The Global Stocktake is a major opportunity for emerging economies and least developed countries to call richer countries to account, since current impacts of climate are largely due to the stock of CO2 in the atmosphere that they emitted since the industrial revolution. There is also despair among scientists that obstructionist climate politics played by wealthier nations is creating a point of no return, with ongoing climate impacts: warmer oceans, rising sea levels and threats to critical glaciers in Greenland and the West Antarctic. These could send the world into uncharted territory as tipping points are crossed. 

The IPCC synthesis report on national pledges on greenhouse gas emissions cuts shows that at present rates, by 2030 there could be an increase in carbon emissions of 16% over 2010 levels. The latest findings indicate that such a rise may produce a temperature rise of about 2.7°C by the end of the century, with catastrophic consequences.

There is also legitimate fear of worse climate events to follow, that too more frequently. Climatologist James Hansen and his colleagues at the U.S. National Aeronautics and Space Administration (NASA) forecast in September that 2024 appears set to become the hottest year on record, “off the chart”, on the back of an El Nino expected to set in during 2023 after a gap of a few years. This has implications for all connected aspects such as glacier health, sea level rise, sea surface temperature and biodiversity health. A warmer atmosphere retains more water vapour, and when moving to cooler areas, dumps staggering volumes of rainfall. Drowning Indian cities are now a familiar sight. 

Michael Mann, a climate scientist at the University of Pennsylvania, reported five years ago that on average, for each one degree C warming of the ocean surface, an increase in wind speeds of major hurricanes of about 28 km per hour could be expected. Their destructive potential also goes up considerably.

Another high-level scientific report written after the Paris Agreement came into force is the Dasgupta Review, by the Cambridge economist Partha Dasgupta, on the economics of biodiversity. His Commission’s accounting shows that factors that influence the climate system, such as forests, rivers, waterbodies and the life forms that sustain them, should be treated as public goods since they play a critical role. 
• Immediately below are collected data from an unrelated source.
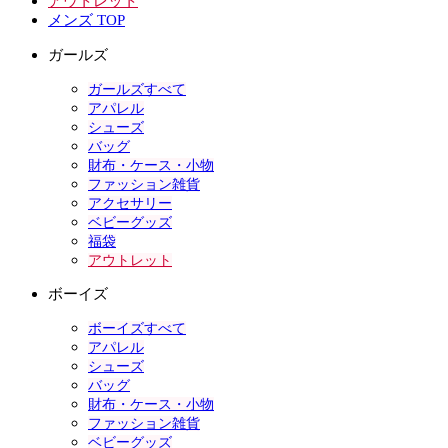
アウトレット
メンズ TOP
ガールズ
ガールズすべて
アパレル
シューズ
バッグ
財布・ケース・小物
ファッション雑貨
アクセサリー
ベビーグッズ
福袋
アウトレット
ボーイズ
ボーイズすべて
アパレル
シューズ
バッグ
財布・ケース・小物
ファッション雑貨
ベビーグッズ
Reducing the damage from climate change and biodiversity loss is “akin to the production of public goods, which are neither rivalrous (access to a public good by any one group of people has no effect on the quantity available to others) nor excludable (no one can be excluded from access to the good)”, he says in the report. Factors that help regulate the climate must be safeguarded as global public goods.

Claiming compensation

Scientifically estimating the contribution of natural resources would help countries including India claim special compensation for these public goods — the Western Ghats, the Northeast forests, the Himalayan glaciers, river systems and so on. With such compensation Brazil should stop deforestation in the Amazon, a vital monsoon and climate regulator, and forests in Southeast Asia must be saved too. 

One question that is bound to arise around the 2023 Global Stocktake is the commitment of emerging economies to align their policies at the most decentralised level of cities and towns on energy, buildings, transport, water use, agriculture and soil preservation, waste management and urbanisation to climate imperatives, consistent with the UNFCCC charter. By that it is meant that richer countries help them do so and do more themselves. As of now, this has not happened, since there is no climate audit for each policy measure, and long-term carbon intensive lock-in effects will continue to be felt. 

Rising tax on carbon polluters?

The U.S. recently passed the Inflation Reduction Act, making available, among other things, $370 billion to shift to solar and wind energy, away from fossil fuels. But Prof. Hansen calls this insignificant while being burdensome on future generations. What is needed, he has argued, is a rising tax on carbon polluters to end the use of fossil fuels.